> **What the task asks**:
Every entry must be copied word for word.

Segment Start: Dataset records

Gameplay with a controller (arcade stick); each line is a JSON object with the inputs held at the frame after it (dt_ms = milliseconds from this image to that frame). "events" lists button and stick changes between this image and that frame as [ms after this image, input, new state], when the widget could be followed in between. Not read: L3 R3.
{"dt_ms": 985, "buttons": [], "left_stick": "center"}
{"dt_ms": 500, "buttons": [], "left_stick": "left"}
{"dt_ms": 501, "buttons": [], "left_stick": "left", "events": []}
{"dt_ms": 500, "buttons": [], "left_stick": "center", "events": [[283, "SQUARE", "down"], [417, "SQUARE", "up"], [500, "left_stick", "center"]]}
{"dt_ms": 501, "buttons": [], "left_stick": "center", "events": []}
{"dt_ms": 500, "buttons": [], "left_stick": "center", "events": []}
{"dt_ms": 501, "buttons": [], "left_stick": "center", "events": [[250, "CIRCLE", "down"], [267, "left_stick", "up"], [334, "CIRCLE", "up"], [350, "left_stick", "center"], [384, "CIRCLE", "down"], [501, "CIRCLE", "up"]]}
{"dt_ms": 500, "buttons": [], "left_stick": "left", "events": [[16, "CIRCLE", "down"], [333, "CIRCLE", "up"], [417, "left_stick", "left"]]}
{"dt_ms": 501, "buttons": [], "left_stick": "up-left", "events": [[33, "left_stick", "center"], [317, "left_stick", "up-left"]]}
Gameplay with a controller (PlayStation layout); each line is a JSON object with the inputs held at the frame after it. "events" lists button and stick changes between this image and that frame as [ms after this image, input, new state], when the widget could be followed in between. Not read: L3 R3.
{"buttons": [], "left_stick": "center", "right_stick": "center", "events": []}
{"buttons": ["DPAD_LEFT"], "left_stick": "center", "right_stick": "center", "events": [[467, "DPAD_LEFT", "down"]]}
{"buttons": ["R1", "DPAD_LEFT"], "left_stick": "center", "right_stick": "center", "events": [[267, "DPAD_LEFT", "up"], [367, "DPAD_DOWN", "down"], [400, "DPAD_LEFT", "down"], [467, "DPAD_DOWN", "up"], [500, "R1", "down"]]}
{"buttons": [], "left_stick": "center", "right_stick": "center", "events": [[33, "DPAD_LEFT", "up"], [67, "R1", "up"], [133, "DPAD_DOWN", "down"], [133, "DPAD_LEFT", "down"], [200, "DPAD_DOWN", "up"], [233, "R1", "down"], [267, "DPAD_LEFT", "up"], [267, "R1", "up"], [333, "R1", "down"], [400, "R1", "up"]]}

Segment End: Dataset records

> **Exercise response**:
Gameplay with a controller (arcade stick); each line is a JSON object with the inputs held at the frame after it (dt_ms = milliseconds from this image to that frame). "events" lists button and stick changes between this image and that frame as [ms after this image, input, new state], when the widget could be followed in between. Not read: L3 R3.
{"dt_ms": 985, "buttons": [], "left_stick": "center"}
{"dt_ms": 500, "buttons": [], "left_stick": "left"}
{"dt_ms": 501, "buttons": [], "left_stick": "left", "events": []}
{"dt_ms": 500, "buttons": [], "left_stick": "center", "events": [[283, "SQUARE", "down"], [417, "SQUARE", "up"], [500, "left_stick", "center"]]}
{"dt_ms": 501, "buttons": [], "left_stick": "center", "events": []}
{"dt_ms": 500, "buttons": [], "left_stick": "center", "events": []}
{"dt_ms": 501, "buttons": [], "left_stick": "center", "events": [[250, "CIRCLE", "down"], [267, "left_stick", "up"], [334, "CIRCLE", "up"], [350, "left_stick", "center"], [384, "CIRCLE", "down"], [501, "CIRCLE", "up"]]}
{"dt_ms": 500, "buttons": [], "left_stick": "left", "events": [[16, "CIRCLE", "down"], [333, "CIRCLE", "up"], [417, "left_stick", "left"]]}
{"dt_ms": 501, "buttons": [], "left_stick": "up-left", "events": [[33, "left_stick", "center"], [317, "left_stick", "up-left"]]}
Gameplay with a controller (PlayStation layout); each line is a JSON object with the inputs held at the frame after it. "events" lists button and stick changes between this image and that frame as [ms after this image, input, new state], when the widget could be followed in between. Not read: L3 R3.
{"buttons": [], "left_stick": "center", "right_stick": "center", "events": []}
{"buttons": ["DPAD_LEFT"], "left_stick": "center", "right_stick": "center", "events": [[467, "DPAD_LEFT", "down"]]}
{"buttons": ["R1", "DPAD_LEFT"], "left_stick": "center", "right_stick": "center", "events": [[267, "DPAD_LEFT", "up"], [367, "DPAD_DOWN", "down"], [400, "DPAD_LEFT", "down"], [467, "DPAD_DOWN", "up"], [500, "R1", "down"]]}
{"buttons": [], "left_stick": "center", "right_stick": "center", "events": [[33, "DPAD_LEFT", "up"], [67, "R1", "up"], [133, "DPAD_DOWN", "down"], [133, "DPAD_LEFT", "down"], [200, "DPAD_DOWN", "up"], [233, "R1", "down"], [267, "DPAD_LEFT", "up"], [267, "R1", "up"], [333, "R1", "down"], [400, "R1", "up"]]}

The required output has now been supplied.